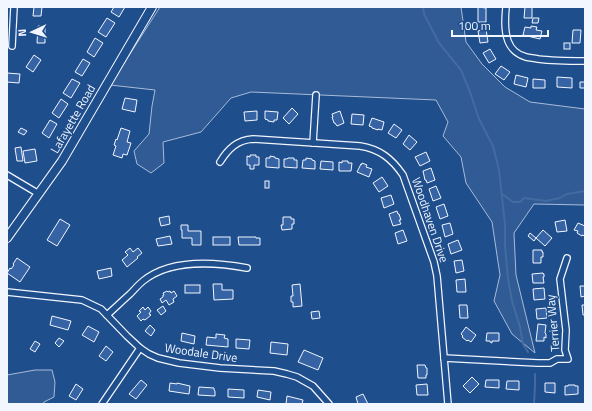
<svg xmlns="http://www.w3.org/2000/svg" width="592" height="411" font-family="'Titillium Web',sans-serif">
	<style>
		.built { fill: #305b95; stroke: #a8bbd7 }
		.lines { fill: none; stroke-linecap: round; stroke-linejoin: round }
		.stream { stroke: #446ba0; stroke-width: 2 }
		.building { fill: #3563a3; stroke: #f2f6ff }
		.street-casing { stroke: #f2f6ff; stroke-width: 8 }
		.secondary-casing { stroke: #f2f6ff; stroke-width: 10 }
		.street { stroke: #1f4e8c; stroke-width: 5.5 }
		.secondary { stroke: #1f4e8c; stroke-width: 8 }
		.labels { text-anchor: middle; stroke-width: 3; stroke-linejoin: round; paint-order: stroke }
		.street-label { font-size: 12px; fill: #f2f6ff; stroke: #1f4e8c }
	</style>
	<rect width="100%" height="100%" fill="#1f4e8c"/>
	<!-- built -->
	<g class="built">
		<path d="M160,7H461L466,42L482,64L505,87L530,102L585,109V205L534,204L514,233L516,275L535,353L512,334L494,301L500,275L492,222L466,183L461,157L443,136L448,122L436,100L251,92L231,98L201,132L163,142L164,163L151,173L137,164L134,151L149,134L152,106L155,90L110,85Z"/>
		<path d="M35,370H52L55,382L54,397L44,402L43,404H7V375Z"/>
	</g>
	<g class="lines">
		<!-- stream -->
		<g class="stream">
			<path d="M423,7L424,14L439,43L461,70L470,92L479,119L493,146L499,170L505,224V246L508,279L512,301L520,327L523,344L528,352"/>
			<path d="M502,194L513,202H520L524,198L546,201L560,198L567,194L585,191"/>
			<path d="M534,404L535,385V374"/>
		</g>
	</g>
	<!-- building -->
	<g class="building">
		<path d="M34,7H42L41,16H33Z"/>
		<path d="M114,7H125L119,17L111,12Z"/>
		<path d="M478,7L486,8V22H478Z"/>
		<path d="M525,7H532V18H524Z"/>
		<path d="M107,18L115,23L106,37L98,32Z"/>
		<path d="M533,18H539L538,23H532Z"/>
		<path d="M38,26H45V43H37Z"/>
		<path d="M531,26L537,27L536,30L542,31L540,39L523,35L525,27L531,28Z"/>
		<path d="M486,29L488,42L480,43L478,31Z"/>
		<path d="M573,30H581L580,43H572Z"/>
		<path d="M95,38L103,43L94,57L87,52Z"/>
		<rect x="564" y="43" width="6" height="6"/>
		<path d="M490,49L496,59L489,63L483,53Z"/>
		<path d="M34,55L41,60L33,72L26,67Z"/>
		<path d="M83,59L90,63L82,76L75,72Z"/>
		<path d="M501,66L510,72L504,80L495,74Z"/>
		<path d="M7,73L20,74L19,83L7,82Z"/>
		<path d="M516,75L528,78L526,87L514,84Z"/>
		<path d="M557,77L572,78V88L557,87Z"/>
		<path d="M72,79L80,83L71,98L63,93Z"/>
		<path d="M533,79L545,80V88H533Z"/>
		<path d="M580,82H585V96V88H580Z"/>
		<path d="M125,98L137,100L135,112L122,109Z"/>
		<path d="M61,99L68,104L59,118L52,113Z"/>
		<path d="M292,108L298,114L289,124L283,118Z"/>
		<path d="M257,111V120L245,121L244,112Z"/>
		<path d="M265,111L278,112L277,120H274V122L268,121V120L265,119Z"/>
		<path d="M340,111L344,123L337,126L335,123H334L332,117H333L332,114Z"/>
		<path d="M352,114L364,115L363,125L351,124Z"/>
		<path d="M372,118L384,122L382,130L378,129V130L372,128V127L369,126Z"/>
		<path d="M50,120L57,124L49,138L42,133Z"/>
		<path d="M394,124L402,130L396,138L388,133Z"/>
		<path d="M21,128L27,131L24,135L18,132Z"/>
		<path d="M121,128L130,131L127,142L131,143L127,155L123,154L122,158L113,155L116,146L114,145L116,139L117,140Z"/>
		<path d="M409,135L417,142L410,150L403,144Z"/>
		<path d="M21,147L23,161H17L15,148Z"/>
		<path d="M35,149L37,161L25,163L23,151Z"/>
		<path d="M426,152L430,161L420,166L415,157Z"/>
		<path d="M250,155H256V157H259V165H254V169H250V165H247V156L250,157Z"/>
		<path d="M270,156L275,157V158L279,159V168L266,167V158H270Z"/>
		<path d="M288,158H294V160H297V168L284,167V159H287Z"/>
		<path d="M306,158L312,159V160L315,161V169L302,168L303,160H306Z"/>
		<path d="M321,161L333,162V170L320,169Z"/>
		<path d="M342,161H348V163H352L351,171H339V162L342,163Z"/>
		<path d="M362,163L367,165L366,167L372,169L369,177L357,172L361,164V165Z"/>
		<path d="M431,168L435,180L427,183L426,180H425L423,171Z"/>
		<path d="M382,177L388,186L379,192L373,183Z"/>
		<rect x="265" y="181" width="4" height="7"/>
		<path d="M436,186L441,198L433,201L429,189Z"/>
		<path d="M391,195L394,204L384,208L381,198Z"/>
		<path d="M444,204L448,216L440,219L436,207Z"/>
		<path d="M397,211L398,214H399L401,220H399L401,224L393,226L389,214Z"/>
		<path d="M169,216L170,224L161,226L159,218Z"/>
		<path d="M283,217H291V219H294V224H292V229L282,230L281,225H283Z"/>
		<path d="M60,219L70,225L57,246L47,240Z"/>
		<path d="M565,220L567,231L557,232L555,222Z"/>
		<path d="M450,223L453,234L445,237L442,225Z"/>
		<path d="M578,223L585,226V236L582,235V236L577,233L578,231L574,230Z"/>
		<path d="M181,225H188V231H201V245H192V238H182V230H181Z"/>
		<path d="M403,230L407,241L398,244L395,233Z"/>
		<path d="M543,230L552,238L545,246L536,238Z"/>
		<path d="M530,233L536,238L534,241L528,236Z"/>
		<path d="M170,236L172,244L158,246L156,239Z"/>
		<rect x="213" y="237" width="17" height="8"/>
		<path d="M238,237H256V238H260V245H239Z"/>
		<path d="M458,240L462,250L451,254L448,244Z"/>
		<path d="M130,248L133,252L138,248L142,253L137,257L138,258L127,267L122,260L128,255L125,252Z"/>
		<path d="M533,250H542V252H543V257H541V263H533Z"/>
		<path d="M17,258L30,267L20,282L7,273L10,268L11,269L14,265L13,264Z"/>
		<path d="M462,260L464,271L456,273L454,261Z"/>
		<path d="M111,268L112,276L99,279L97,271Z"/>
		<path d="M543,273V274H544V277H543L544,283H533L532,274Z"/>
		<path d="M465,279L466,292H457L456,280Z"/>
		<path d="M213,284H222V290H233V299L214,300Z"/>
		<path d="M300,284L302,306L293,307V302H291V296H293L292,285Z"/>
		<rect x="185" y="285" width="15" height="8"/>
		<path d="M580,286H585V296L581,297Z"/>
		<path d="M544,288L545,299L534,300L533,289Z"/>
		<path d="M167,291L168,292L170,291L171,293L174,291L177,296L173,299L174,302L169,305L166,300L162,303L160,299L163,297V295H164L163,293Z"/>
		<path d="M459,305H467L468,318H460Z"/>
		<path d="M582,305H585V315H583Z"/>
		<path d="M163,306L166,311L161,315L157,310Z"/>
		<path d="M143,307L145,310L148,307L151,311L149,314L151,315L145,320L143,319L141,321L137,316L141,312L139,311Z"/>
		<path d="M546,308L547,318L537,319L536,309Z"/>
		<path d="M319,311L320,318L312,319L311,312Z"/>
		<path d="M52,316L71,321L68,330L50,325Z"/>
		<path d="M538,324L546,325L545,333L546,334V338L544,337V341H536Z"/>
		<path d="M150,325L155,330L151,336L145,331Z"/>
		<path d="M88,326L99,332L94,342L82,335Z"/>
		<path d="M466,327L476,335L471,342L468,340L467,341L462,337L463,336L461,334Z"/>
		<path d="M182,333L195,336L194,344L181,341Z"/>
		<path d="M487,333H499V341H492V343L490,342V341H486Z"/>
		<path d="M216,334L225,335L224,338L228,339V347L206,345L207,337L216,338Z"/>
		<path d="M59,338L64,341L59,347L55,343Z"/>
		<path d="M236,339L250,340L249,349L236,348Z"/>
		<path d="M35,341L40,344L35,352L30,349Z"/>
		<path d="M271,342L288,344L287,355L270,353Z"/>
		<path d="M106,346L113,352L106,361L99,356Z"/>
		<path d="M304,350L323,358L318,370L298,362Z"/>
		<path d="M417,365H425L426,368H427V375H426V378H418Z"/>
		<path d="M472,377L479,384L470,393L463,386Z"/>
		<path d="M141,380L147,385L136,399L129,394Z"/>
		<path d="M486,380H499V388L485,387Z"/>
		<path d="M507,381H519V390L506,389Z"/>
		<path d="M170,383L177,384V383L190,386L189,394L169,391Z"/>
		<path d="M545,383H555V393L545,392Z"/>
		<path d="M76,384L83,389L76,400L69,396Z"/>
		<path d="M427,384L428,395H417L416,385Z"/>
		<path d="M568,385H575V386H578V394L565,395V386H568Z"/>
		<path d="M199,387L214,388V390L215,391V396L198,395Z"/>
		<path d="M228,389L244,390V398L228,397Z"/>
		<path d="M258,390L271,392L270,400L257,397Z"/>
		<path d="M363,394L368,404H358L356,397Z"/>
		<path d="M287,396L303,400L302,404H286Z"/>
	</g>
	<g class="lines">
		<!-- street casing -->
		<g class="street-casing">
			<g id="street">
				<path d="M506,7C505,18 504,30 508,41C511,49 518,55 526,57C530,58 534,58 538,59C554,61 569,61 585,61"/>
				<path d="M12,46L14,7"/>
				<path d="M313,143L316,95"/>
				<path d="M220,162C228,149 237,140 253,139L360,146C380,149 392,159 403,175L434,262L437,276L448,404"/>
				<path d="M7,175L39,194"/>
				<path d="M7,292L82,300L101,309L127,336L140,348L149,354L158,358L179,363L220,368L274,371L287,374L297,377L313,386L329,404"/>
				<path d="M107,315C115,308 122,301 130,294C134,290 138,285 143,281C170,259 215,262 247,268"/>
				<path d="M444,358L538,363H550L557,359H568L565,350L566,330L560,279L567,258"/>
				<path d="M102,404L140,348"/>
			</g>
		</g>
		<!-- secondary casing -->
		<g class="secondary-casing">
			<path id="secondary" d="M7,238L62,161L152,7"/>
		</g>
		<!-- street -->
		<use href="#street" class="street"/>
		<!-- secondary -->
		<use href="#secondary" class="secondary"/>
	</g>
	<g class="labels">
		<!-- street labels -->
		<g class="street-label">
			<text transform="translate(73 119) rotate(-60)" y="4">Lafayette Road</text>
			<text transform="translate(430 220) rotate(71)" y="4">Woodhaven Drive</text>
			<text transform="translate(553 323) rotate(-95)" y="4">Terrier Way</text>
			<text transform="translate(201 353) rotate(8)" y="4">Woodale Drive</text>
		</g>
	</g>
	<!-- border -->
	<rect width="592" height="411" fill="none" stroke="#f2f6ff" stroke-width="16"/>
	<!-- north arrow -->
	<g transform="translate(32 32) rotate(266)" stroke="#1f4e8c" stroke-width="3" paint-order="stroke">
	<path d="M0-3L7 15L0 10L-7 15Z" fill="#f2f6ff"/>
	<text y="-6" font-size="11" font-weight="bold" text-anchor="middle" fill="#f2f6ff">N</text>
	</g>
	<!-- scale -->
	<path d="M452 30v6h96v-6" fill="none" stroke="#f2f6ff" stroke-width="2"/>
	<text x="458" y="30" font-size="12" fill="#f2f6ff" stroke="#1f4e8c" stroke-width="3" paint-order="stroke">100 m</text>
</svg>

==

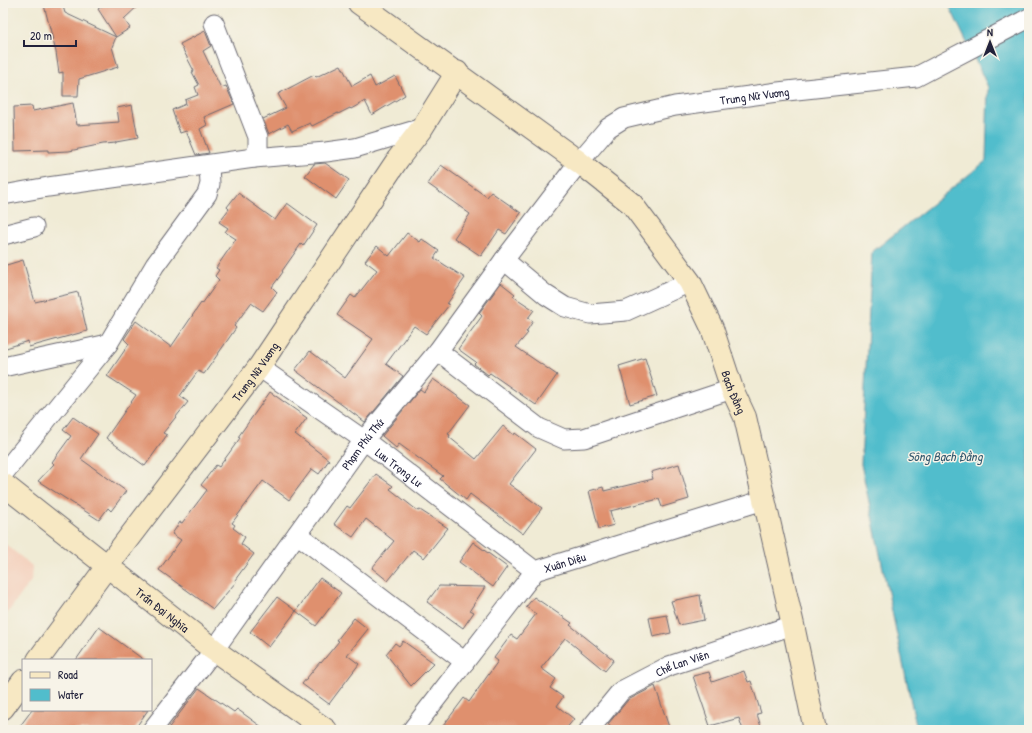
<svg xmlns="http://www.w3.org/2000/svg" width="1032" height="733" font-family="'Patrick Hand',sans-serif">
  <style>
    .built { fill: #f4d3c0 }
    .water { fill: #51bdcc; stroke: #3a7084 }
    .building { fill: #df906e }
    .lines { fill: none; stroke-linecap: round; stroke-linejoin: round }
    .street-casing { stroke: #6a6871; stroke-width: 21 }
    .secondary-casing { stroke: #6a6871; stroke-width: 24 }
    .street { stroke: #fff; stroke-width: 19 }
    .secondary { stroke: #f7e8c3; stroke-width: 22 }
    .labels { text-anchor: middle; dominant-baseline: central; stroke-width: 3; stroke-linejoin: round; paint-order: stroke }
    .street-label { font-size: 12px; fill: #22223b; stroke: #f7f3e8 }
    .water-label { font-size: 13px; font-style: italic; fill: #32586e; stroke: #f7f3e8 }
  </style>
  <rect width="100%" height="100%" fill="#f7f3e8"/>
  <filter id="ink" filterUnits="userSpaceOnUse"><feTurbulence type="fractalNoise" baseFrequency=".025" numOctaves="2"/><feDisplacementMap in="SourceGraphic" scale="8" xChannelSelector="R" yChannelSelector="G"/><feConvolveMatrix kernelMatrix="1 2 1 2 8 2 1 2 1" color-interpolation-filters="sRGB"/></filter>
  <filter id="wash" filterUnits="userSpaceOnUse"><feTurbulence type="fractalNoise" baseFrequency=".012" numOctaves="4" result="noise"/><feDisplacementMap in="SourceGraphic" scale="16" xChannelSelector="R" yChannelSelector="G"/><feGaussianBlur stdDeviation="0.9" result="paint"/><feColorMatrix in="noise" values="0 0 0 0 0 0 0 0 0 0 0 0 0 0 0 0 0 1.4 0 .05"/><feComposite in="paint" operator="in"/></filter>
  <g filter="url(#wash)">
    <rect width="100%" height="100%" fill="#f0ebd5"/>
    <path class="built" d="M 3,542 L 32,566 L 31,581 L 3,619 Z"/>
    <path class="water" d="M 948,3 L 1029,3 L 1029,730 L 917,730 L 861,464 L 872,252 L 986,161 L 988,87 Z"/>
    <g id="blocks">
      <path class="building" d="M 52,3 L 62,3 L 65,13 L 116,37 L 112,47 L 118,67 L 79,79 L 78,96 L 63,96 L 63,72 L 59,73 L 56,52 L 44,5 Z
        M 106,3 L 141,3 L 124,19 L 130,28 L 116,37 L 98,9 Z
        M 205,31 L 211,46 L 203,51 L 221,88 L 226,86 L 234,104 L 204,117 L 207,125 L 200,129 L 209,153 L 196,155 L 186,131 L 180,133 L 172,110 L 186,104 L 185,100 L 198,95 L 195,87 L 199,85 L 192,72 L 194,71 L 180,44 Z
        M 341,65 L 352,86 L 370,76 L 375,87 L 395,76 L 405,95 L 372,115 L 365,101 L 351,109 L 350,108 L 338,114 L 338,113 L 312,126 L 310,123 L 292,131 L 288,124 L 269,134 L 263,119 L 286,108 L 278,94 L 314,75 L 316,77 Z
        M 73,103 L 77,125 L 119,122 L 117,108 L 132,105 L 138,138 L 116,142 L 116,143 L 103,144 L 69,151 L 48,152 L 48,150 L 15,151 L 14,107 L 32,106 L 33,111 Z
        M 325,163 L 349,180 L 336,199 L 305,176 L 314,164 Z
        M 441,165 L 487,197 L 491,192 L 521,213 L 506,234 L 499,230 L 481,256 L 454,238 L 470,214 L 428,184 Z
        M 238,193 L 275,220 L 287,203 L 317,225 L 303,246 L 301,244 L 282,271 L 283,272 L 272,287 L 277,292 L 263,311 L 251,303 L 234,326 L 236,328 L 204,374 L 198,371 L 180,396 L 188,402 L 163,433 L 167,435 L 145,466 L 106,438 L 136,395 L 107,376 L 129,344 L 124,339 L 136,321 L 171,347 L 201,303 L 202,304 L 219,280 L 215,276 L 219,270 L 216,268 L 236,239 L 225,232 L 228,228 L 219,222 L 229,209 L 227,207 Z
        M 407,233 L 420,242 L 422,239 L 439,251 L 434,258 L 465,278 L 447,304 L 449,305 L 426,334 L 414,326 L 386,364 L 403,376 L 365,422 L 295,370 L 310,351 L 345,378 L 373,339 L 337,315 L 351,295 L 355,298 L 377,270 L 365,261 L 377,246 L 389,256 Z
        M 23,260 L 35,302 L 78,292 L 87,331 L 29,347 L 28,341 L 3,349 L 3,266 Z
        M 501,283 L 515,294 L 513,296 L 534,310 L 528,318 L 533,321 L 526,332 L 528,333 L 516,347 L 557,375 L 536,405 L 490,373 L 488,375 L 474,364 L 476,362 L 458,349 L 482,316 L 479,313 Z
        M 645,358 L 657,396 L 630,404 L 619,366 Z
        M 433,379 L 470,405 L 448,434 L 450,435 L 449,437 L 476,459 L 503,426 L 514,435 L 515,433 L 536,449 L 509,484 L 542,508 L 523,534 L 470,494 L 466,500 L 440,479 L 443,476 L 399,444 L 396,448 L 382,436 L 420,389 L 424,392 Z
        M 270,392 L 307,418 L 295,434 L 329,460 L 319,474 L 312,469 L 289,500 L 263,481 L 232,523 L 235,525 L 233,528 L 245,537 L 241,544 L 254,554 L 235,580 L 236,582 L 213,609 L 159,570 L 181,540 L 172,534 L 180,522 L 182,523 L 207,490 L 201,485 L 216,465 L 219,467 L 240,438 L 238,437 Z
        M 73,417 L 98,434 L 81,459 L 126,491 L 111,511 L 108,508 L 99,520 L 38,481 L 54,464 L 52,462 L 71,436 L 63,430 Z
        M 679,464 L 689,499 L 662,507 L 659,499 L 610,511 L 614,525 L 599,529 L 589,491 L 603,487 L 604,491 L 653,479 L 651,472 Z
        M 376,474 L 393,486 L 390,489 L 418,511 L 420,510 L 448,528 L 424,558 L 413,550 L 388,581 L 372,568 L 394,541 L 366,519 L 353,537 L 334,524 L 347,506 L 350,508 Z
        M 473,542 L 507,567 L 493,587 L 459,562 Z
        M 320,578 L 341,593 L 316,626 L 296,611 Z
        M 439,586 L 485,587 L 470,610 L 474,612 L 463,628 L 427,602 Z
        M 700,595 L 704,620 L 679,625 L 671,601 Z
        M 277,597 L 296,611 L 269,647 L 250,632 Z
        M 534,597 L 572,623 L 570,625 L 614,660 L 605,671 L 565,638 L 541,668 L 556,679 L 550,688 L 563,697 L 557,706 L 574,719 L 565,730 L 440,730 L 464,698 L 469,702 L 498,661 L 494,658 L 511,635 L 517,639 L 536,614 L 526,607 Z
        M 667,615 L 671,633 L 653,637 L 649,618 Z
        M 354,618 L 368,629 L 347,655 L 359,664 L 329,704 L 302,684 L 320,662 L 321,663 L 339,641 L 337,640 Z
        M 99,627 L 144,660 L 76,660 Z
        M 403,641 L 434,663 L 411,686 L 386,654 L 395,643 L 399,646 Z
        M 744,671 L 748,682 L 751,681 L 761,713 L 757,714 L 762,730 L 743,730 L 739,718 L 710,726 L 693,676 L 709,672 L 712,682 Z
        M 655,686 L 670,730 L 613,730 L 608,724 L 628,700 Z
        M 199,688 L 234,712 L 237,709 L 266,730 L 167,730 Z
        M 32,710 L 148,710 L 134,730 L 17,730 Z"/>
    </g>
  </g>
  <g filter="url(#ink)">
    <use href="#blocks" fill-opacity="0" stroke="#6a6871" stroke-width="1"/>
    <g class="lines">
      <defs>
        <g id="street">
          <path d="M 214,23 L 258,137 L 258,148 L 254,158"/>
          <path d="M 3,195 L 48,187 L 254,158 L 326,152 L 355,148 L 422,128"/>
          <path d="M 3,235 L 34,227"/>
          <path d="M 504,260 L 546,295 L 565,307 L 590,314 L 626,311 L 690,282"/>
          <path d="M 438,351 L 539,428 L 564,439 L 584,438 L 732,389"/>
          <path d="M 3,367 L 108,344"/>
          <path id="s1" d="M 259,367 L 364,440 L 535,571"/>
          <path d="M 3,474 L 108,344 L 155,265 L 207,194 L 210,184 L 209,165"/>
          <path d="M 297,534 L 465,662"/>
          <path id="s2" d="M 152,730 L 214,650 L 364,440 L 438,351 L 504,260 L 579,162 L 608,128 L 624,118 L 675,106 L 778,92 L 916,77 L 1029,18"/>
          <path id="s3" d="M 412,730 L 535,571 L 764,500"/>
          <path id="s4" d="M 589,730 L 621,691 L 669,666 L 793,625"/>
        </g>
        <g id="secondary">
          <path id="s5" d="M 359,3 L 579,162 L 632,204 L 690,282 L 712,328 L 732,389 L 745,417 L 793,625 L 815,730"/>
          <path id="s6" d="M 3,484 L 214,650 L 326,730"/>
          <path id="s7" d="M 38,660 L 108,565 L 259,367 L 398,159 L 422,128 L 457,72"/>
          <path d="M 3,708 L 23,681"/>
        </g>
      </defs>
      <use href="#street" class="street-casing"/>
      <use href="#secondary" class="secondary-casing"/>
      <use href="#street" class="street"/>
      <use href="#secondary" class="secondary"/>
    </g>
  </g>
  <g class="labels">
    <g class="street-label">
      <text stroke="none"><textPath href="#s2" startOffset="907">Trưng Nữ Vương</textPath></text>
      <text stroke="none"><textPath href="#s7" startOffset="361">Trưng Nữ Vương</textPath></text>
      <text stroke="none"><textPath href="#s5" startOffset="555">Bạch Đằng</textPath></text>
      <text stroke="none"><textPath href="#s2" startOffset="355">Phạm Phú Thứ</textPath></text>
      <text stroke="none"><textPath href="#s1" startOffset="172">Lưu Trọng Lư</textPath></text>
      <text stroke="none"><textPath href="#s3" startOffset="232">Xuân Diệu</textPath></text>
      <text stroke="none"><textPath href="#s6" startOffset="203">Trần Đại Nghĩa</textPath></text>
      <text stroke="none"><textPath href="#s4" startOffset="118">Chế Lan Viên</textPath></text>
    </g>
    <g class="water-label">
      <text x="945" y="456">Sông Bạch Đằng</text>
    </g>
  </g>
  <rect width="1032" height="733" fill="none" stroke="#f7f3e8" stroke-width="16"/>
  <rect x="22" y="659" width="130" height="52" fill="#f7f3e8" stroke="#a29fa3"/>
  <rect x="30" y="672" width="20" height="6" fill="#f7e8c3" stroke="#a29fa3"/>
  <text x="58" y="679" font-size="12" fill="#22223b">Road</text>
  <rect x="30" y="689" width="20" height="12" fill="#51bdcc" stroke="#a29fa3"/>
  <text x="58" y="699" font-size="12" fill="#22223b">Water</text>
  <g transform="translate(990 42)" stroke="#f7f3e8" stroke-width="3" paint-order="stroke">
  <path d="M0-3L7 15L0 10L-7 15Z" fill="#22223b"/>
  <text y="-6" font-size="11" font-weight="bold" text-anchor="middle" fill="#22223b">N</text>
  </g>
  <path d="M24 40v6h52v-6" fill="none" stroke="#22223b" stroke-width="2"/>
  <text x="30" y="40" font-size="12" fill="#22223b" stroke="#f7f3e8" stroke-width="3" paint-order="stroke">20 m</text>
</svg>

■ Exercise goal ■
What you give back should be exactly the lines of the data above from the line with "#f2f6ff; stroke-width: 8" through the line with "middle; stroke-width: 3;", both of those included, and nothing more.

■ Solution to the problem ■
		.street-casing { stroke: #f2f6ff; stroke-width: 8 }
		.secondary-casing { stroke: #f2f6ff; stroke-width: 10 }
		.street { stroke: #1f4e8c; stroke-width: 5.5 }
		.secondary { stroke: #1f4e8c; stroke-width: 8 }
		.labels { text-anchor: middle; stroke-width: 3; stroke-linejoin: round; paint-order: stroke }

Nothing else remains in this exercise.